Ad-Hoc Tactical Risk Analysis: This work theme covers the numerous tactical day-to-day risk or spending decisions that can often be the source of much aggravation, when the opinions on the significance of risks or efficacy of controls differ greatly around the table. These analysis help assess the significance of individual audit findings, the efficacy of given controls, and can also help justify investments and resource allocations based on cost-benefit.
RISK MANAGEMENT WITH FAIR
Control Framework Mapping to Risk Analysis: Most organizations have audited their cyber security policies and practices against a risk or control framework (NIST CSF, for instance) and have an efficacy baseline. The next step is to understand the relationship between their framework of choice and the level of risk the organization faces. The mapping of FAIR to risk or controls maturity frameworks helps an organization understand which controls can reduce risk and should be prioritized.

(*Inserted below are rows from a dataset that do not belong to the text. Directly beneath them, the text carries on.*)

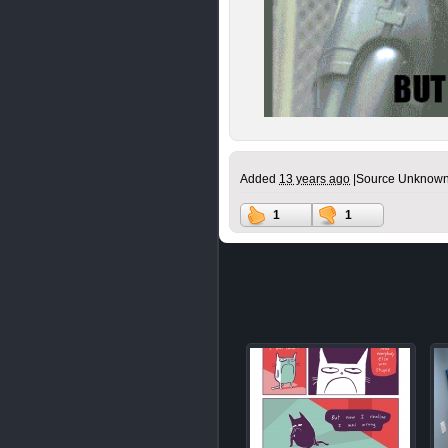
Added
13 years ago
|
Source Unknown
1
1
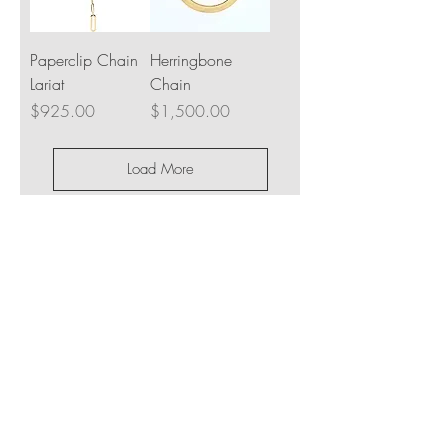
Paperclip Chain
Herringbone
Lariat
Chain
Price
Price
$925.00
$1,500.00
Load More
JOIN OUR NEWSLETTER
Subscribe Now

Define Risk Appetite: This work theme requires the participation of senior management and the discussion is strategically focused. Executive workshops help identify risk appetite thresholds for loss magnitude—for instance, number of compromised consumer records. Frequency and probability thresholds for each event type are agreed upon, such as no greater than 10% chance of a compromise of this size in a year. The final step involves identifying the applications/systems that, if compromised, could potentially exceed these thresholds. The result of this work effort are clearly defined risk appetite measures for confidentiality, availability, and integrity loss events.